== SOURCE MATERIAL ==
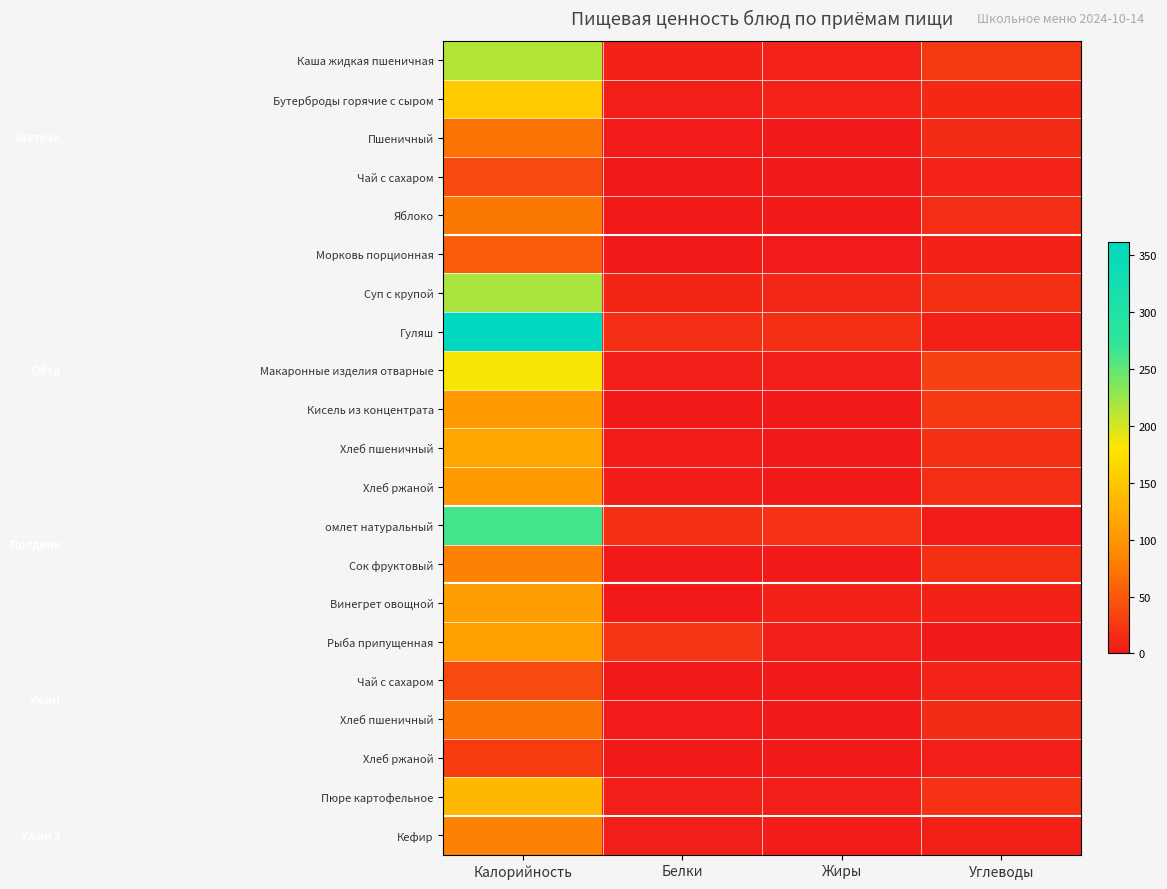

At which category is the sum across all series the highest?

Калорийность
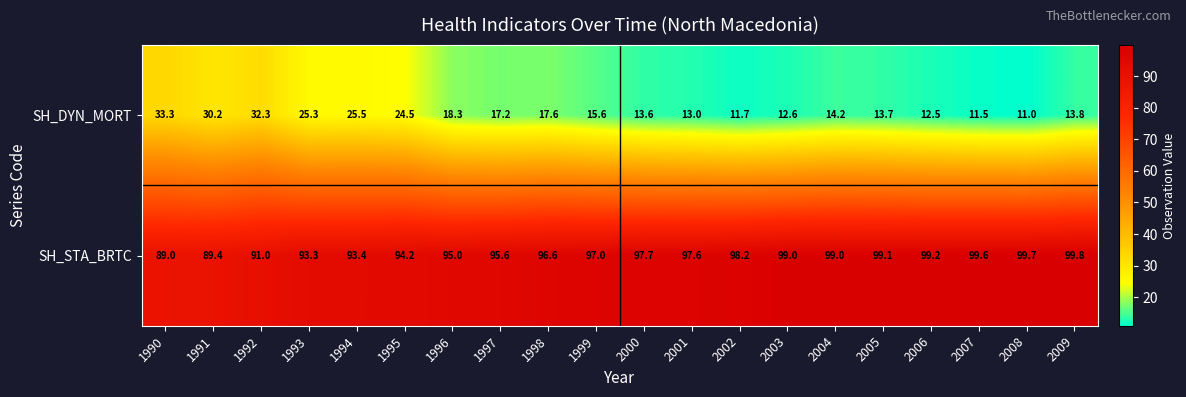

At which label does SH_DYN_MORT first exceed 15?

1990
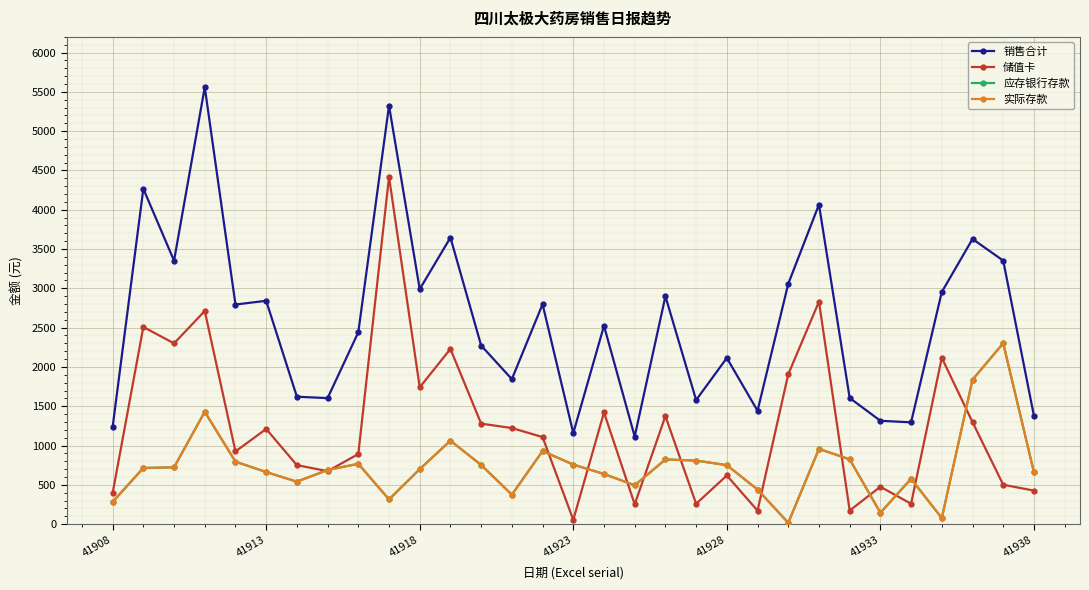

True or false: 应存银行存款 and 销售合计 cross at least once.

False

== TASK DESCRIPTION ==
Reproduce all of the data above verbatim, line for line, but leave out the pictures.

== RESPONSE FOR THIS EXERCISE ==
At which category is the sum across all series the highest?

Калорийность

At which label does SH_DYN_MORT first exceed 15?

1990

True or false: 应存银行存款 and 销售合计 cross at least once.

False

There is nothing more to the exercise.